Help! Program crashed when call the inline assembly function continuously
Thu Apr 1 08:40:00 GMT 2010
> Many thanks to you, the app works correctly according to your
> But I am confused with another situation as below (static int my_an = 0 ===>
> int my_an = 0)
> int main()
> int my_an = 0;
> printf("my_an is %d\n",my_an);
> it show me a wrong result => "my_an is 0". Is there any differences between
> the local variable and the static variable as the param? :confused:
If i write:
void pincrement(long* target)
__asm__ __volatile__ ("pushq %rax");
__asm__ __volatile__ ("lock ; incb (%%rax)" :"=m" (*target) :"a"(target), "m" (*target));
__asm__ __volatile__ ("popq %%rax":::"rax");
(64b, I'm on a 64b, adapt to your needs, it's more or less the same)
some code is produced.
But it is compiled to (just the beginning):
0x0000000000400540 <main+0>: sub $0x18,%rsp
0x0000000000400544 <main+4>: movq $0xa,0x8(%rsp)

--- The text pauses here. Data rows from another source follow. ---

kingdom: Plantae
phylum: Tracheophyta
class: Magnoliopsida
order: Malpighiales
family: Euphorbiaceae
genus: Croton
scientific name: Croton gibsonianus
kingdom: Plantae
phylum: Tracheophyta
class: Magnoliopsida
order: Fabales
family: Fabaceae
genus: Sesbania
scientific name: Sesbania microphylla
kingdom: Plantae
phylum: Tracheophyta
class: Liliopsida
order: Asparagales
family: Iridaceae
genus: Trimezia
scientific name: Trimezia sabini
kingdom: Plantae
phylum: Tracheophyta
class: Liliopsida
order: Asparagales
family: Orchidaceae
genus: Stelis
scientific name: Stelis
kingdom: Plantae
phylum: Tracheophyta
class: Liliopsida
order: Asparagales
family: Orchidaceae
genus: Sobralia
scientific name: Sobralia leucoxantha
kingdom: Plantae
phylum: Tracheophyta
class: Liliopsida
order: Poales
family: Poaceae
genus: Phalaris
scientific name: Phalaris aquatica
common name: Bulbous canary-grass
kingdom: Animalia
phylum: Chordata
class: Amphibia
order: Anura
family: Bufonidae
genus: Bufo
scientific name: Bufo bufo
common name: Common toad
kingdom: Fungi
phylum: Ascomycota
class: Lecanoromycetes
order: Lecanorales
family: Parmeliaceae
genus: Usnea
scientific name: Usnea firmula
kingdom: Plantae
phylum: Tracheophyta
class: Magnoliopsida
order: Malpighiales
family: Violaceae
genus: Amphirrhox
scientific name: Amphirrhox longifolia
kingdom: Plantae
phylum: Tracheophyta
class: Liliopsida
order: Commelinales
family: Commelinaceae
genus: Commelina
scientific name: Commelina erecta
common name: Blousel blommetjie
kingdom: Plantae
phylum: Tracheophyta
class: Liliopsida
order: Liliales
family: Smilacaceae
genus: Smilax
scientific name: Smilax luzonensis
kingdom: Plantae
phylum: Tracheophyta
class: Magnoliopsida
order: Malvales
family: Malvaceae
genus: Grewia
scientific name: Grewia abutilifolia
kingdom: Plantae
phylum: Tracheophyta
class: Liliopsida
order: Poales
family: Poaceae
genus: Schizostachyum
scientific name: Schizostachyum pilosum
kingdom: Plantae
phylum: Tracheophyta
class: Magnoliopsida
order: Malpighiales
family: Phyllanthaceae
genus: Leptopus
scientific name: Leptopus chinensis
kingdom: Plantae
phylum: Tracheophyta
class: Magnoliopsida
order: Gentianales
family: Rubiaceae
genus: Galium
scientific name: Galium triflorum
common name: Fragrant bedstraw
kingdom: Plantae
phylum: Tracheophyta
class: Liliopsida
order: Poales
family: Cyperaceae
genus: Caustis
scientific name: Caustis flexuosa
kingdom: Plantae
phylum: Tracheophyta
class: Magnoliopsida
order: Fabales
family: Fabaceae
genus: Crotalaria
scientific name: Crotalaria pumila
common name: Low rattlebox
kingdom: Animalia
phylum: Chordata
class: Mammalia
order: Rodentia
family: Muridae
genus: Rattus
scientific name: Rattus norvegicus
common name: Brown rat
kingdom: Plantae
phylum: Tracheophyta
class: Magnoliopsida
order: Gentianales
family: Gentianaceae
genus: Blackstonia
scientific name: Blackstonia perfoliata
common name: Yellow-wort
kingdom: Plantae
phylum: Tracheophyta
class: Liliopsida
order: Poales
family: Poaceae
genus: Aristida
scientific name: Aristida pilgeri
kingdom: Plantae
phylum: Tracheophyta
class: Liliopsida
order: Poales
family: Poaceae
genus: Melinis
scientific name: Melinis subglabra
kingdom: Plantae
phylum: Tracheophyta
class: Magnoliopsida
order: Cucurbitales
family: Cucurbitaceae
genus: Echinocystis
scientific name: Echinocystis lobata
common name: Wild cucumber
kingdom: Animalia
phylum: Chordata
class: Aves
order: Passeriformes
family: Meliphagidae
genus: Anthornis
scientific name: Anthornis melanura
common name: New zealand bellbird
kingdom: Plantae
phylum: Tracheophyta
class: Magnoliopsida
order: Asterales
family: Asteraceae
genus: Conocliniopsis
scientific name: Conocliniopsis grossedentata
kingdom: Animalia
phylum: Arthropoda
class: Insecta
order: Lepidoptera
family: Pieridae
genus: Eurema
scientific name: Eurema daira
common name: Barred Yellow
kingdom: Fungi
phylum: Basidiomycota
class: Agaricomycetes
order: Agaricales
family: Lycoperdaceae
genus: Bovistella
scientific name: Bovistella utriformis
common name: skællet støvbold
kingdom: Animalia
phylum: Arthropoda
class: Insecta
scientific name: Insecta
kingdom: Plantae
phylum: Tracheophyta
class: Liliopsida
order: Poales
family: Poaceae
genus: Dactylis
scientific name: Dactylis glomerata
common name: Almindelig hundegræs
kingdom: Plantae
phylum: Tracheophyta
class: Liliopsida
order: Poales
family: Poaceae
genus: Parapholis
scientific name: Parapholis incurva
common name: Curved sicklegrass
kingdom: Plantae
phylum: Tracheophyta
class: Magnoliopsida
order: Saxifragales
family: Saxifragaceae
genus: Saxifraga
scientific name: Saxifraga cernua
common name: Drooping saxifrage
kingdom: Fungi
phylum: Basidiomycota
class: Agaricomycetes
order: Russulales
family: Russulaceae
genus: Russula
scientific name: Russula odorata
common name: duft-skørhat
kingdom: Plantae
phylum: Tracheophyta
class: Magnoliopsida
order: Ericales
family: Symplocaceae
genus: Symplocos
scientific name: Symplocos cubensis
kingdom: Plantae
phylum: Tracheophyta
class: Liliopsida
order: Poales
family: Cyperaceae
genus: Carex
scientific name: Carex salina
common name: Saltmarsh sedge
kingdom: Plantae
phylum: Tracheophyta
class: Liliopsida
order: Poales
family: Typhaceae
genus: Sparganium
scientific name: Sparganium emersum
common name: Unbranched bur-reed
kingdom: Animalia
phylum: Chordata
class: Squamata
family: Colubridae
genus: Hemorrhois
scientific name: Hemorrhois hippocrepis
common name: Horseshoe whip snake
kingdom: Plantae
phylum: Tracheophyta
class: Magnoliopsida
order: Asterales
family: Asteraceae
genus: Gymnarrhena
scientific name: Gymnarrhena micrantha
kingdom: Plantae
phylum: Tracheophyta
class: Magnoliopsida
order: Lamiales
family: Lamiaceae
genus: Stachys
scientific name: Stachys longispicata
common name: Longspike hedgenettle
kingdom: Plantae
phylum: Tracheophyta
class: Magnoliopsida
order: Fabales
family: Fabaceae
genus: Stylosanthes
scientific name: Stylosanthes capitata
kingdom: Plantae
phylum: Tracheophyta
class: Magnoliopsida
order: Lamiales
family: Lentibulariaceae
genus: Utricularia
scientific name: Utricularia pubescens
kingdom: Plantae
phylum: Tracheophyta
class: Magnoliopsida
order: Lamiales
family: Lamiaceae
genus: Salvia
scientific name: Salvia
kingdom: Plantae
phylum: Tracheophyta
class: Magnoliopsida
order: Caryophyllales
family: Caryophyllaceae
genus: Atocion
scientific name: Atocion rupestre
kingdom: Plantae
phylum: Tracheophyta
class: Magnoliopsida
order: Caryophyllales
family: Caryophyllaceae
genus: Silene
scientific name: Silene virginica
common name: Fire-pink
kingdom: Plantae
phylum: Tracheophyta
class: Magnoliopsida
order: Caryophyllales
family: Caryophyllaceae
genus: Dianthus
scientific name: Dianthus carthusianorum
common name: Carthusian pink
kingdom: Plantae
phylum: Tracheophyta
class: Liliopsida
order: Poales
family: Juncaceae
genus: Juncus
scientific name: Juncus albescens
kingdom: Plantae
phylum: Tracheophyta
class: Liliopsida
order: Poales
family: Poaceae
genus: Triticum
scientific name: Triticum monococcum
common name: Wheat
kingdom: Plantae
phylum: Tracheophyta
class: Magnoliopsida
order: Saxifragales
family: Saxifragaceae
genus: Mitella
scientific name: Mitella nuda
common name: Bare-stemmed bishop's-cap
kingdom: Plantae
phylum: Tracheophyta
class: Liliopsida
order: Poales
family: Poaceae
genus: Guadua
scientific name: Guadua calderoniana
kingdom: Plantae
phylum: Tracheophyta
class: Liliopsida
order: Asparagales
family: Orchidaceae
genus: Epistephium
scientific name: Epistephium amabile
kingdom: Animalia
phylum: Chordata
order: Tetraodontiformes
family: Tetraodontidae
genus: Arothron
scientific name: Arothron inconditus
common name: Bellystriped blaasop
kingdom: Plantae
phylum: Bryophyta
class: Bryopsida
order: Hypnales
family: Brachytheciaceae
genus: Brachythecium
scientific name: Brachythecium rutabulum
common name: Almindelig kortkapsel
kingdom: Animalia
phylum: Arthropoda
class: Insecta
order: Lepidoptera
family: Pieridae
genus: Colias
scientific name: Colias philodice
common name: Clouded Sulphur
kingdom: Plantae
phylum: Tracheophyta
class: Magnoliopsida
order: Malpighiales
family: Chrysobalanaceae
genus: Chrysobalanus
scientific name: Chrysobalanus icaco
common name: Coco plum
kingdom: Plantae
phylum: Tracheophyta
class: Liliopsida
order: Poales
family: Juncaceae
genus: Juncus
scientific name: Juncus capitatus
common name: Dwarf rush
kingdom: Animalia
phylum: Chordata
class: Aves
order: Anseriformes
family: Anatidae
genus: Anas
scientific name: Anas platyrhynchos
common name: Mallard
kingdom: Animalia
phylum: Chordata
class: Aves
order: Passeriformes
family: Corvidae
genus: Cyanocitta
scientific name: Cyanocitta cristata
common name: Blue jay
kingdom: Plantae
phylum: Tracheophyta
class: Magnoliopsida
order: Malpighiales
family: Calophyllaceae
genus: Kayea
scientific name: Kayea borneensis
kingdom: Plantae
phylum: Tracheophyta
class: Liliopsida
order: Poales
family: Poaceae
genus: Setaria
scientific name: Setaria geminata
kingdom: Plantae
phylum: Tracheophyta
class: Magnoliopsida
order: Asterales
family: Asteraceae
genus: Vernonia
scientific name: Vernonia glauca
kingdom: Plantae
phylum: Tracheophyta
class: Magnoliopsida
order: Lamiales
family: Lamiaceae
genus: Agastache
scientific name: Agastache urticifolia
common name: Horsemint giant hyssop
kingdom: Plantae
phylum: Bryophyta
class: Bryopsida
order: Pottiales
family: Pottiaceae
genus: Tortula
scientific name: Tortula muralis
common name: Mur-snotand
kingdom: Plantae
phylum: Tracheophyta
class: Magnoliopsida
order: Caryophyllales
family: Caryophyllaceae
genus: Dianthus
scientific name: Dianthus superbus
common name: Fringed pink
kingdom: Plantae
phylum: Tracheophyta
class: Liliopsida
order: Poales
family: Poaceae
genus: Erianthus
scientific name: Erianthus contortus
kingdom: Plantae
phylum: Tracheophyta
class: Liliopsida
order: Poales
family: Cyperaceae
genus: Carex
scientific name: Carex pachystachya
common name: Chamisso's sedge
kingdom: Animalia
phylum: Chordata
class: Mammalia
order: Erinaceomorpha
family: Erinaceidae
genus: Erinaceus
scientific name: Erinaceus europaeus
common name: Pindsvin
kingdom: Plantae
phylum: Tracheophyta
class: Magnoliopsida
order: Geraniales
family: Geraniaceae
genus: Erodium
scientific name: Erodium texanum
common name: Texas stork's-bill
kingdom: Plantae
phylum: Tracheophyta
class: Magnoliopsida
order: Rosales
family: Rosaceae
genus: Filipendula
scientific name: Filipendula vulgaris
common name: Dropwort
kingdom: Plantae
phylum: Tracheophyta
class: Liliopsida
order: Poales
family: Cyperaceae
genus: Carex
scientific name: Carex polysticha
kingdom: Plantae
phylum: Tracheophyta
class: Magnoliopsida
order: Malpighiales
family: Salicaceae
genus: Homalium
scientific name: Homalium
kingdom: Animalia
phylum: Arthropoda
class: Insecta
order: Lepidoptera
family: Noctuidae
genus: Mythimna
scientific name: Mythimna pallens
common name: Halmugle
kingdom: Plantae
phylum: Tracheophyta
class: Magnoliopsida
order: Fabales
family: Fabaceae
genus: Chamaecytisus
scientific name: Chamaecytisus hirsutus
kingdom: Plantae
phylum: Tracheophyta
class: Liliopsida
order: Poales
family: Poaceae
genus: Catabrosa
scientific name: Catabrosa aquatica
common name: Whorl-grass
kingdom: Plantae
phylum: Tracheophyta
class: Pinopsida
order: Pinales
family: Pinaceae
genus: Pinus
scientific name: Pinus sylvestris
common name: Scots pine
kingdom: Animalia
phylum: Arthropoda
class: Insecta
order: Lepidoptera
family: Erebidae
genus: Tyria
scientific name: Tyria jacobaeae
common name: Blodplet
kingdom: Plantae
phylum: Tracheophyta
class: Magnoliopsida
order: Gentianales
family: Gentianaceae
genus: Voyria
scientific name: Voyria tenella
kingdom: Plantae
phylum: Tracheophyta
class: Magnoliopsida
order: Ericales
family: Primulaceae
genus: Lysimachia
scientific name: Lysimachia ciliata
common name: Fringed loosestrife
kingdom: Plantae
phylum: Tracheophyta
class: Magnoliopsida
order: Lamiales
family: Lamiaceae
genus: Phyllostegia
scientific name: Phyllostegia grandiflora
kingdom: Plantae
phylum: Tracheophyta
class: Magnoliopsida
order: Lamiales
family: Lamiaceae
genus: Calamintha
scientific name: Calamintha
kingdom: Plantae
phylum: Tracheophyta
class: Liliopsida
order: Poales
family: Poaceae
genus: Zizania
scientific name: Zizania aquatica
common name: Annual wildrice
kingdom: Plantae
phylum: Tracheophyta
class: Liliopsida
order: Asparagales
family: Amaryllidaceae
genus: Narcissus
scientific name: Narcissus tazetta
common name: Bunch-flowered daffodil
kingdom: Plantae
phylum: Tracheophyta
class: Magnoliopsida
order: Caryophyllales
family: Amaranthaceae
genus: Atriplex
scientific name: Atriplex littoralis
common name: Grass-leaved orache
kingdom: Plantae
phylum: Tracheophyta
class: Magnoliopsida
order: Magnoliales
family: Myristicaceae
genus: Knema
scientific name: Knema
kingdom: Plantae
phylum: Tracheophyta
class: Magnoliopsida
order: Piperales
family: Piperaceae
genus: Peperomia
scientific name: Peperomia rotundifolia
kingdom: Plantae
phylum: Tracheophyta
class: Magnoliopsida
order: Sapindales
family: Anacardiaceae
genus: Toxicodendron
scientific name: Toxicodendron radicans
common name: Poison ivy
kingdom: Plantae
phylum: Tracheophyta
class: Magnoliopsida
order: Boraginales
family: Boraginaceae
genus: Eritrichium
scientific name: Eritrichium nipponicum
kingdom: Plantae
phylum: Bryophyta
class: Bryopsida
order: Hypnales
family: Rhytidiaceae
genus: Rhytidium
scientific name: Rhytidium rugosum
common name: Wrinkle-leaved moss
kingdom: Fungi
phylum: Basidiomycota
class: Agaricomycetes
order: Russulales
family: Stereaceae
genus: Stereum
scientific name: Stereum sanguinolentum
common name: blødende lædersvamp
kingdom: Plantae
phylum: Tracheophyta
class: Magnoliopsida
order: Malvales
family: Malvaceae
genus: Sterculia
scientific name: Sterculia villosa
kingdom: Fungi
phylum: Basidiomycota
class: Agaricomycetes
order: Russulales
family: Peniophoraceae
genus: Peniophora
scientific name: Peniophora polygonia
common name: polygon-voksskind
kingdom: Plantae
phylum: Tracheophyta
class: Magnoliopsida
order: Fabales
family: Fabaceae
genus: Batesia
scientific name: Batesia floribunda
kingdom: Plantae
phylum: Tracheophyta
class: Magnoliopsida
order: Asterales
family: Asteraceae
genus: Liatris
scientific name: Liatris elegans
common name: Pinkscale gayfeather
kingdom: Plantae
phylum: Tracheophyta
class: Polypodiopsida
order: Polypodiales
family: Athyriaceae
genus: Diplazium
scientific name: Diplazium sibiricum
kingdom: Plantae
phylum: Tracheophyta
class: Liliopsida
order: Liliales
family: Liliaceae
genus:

0x000000000040054d <main+13>: push %rax
0x000000000040054e <main+14>: lea 0x8(%rsp),%rdx
0x0000000000400553 <main+19>: mov %rdx,%rax
0x0000000000400556 <main+22>: lock incb (%rax)
0x0000000000400559 <main+25>: pop %rax
See what's wrong?
the first asm statement of pincrement modifies the stack pointer.
gcc doesn't know that. The second asm statement loads target by doing
"lea 0x8(%rsp), %rdx"
problem is: rsp has changed, so 0x8(%rsp) does not point anymore to target.
So one answer to your question is: add "=m" and "m" to your list of input/output
(I don't know which one is absolutely necessary, maybe both).
(And read the gcc documentation on "extended asm," it's all explained.)
Your code still won't work because of the first push which modifies the stack
pointer. gcc doesn't know and on the second asm statement uses the old value.
Depending on how gcc will behave, it will work or not (it may access target
through ebp instead of esp for example, which will work).
I don't know if there is an answer to your problem. Maybe there is something to
add in the clobber list to tell the stack pointer moved, and moved of xxx bytes
in this or that direction.
Anyway, why the push/pop? gcc will know eax is modified since it's used as input
parameter in the asm statement. It will adapt itself automatically.
Or do you plan to use pincrement in another context where you absolutely
need eax not to change inside of pincrement? (in which case, maybe it's
better to write it directly in assembly).